À Guingamp : entre tensions et déni
En avril 2024, avant la rencontre Guingamp-Amiens, un groupe d’une quinzaine de hooligans d’extrême droite cagoulés s’en prend à un groupe de supporters identifiés comme antifas. Les coups pleuvent. L’intervention de la sécurité du stade met provisoirement fin aux hostilités. Au sein du club, dont les supporters ont plusieurs fois été honorés du titre de « meilleur public de France », ce type de violence était inédit : une agression sur fond de divergences politiques sous l’œil des caméras de surveillance.
Les supporters agressés demandent à rencontrer le président du club, Fred Le Grand. D’après nos sources, celui-ci assure qu’il va réagir. Dans la foulée, les responsables de l’association des supporters ultras, le Kop Rouge, qui compte 300 membres et organise les animations en tribune, se réunit. « Il en est ressorti un désaccord profond sur la ligne directrice et l’avenir du groupe », confie alors son porte-parole à Ouest-France. Résultat : l’association se met en sommeil jusqu’à la saison suivante. « Deux groupes de supporters ont des divergences depuis quelque temps, entre des adeptes du supportérisme bon enfant et une frange de jeunes plus dure, qui pense que ça ne va pas assez vite », explique une source dans Ouest-France.
Rien n’est dit des motifs politiques qui ont engendré la confrontation. Le club publie un communiqué officiel, s’engageant à « renforcer son dispositif de sécurité en étant très attentif aux comportements déviants et en appliquant le principe de la tolérance zéro ». Mais en tribune, d’après nos sources, rien n’a changé depuis. Le club n’avait pas porté plainte suite à l’agression. Et ses instances n’ont pas répondu à nos sollicitations.
« On observe une radicalisation des kops. Mais je ne veux pas faire de raccourcis généralistes », dit à Basta! le maire de Guingamp, Philippe Le Goff (PS). « Quelle est l’ampleur du phénomène ? Je ne saurais répondre.

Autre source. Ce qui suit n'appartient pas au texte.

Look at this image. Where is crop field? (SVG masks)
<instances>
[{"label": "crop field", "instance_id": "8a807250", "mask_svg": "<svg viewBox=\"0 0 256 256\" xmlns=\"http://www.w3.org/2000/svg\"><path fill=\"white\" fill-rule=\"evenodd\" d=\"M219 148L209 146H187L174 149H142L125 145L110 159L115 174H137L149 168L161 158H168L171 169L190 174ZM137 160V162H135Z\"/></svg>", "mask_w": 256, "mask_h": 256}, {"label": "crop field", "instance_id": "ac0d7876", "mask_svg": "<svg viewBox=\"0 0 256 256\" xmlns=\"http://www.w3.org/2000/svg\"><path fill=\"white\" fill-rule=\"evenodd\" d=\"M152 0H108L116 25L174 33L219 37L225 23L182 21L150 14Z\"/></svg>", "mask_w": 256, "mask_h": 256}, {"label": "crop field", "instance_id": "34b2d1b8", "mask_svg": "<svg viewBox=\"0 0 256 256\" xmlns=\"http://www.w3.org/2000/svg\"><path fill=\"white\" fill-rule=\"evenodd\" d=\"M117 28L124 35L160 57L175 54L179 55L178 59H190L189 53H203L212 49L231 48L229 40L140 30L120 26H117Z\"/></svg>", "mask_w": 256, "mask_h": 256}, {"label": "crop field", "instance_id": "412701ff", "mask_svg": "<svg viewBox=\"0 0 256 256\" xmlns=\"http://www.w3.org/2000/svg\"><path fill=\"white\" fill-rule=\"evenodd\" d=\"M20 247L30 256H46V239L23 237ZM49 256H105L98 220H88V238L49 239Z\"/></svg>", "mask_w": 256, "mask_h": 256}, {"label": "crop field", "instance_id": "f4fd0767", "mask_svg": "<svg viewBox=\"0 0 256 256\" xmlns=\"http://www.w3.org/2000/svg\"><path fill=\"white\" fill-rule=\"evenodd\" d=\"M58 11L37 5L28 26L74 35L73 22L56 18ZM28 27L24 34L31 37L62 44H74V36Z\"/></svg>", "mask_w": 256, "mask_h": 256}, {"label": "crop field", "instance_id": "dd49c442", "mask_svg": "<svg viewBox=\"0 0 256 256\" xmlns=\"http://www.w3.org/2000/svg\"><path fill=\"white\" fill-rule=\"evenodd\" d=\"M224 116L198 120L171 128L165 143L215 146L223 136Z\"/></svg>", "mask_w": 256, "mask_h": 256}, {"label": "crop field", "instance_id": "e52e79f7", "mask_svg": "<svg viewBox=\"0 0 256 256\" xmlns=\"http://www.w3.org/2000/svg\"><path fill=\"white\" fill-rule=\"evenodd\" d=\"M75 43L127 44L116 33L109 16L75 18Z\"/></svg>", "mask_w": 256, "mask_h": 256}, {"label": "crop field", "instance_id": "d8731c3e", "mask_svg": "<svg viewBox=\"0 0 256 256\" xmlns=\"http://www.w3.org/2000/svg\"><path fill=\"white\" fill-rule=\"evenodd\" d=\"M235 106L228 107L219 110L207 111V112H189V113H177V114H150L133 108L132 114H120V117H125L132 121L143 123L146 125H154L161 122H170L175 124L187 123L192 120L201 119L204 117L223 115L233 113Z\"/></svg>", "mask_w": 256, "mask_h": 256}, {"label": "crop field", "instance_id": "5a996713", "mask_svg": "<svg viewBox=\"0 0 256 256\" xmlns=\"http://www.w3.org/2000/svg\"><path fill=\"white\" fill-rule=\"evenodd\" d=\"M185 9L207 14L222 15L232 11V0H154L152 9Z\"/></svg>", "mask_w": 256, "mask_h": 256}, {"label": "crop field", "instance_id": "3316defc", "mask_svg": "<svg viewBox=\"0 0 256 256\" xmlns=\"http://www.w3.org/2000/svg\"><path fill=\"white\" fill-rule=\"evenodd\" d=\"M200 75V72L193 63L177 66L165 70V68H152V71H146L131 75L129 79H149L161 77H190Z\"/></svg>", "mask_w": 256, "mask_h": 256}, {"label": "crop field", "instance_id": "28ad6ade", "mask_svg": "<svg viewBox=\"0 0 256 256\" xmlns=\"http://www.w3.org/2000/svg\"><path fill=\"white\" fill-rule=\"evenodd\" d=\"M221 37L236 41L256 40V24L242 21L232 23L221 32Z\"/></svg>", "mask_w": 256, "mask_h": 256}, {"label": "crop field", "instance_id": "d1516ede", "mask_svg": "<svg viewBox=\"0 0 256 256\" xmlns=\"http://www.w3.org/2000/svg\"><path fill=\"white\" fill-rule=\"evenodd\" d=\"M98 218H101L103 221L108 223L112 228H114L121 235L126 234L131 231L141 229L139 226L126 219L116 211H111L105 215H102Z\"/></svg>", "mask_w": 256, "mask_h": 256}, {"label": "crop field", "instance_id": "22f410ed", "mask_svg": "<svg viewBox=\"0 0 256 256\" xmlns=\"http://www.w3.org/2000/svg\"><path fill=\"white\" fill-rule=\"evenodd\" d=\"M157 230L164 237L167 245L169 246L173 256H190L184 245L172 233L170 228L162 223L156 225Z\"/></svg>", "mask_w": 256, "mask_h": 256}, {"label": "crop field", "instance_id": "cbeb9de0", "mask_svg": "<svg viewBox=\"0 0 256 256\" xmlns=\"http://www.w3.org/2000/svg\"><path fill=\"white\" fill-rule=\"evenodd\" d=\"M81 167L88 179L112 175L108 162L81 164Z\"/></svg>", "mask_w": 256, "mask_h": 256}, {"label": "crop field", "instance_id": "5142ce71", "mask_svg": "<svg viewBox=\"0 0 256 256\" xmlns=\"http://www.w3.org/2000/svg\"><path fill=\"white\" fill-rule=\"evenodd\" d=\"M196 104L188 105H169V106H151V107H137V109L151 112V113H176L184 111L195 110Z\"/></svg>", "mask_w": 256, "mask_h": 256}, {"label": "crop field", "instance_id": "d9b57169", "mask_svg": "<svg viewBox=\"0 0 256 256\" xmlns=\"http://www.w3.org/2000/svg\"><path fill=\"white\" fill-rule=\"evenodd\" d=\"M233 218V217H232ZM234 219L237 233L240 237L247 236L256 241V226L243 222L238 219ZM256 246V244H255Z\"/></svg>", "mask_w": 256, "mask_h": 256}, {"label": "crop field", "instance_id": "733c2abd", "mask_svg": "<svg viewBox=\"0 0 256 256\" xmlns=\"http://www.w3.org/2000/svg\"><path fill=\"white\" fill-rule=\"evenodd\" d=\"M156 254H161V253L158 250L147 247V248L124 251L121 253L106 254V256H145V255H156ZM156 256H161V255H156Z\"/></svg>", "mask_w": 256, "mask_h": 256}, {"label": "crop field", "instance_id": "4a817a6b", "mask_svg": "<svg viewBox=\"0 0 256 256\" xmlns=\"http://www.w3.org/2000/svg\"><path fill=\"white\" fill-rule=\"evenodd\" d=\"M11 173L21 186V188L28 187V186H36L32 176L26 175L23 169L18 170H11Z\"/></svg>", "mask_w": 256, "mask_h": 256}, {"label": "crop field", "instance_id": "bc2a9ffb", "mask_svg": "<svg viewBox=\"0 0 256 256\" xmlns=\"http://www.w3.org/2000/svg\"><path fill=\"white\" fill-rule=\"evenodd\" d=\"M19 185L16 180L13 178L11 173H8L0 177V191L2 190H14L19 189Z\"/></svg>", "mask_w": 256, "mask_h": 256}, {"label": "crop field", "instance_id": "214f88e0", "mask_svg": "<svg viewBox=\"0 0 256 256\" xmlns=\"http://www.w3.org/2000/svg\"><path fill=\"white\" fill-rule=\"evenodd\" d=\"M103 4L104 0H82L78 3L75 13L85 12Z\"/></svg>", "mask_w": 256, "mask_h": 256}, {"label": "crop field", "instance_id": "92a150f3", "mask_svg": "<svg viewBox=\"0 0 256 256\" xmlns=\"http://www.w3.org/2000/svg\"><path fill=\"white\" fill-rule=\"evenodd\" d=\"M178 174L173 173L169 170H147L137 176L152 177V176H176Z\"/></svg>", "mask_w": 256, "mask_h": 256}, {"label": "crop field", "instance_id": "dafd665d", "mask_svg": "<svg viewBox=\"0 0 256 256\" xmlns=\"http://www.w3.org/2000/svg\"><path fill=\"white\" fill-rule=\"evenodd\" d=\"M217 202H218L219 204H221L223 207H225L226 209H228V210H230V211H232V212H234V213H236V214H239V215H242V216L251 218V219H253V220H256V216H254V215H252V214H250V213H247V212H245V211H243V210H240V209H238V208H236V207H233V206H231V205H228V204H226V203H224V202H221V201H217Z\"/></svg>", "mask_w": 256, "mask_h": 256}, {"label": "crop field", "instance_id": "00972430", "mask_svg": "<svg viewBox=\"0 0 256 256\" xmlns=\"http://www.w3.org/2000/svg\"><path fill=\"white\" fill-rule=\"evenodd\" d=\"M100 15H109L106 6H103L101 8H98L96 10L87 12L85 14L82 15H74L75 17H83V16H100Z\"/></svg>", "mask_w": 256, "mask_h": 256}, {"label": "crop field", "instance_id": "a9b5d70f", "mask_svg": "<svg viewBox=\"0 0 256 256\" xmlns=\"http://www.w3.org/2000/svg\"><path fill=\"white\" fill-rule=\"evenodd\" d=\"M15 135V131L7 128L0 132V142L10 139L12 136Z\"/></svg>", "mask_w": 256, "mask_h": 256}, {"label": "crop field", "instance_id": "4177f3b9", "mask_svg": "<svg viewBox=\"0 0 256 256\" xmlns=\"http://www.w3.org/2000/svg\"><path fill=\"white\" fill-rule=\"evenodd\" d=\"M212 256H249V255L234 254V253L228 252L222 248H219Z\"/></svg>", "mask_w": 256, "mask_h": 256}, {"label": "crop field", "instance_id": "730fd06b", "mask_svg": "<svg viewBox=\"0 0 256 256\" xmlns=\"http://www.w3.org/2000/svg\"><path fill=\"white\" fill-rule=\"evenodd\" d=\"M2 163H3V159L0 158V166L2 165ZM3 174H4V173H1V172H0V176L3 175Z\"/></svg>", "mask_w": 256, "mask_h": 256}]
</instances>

Des connaissances m’ont rapporté avoir entendu des propos racistes. En revanche, je ne sais rien des tensions qui ont entraîné les événements autour du match contre Amiens. »
L’émergence de ce hooliganisme d’extrême droite en Bretagne ne concerne pas seulement Rennes et Guingamp. À Brest, selon nos sources locales, quelques militants d’extrême droite tentent épisodiquement de noyauter des groupes de supporters ultras. Récemment, une éphémère « Section West », un sous-groupe d’ultras, comptait quelques hooligans d’extrême droite dans ses rangs. Ces tentatives d’implanter les idées d’extrême droite sont demeurées vaines pour le moment, grâce à la réaction de supporters antiracistes.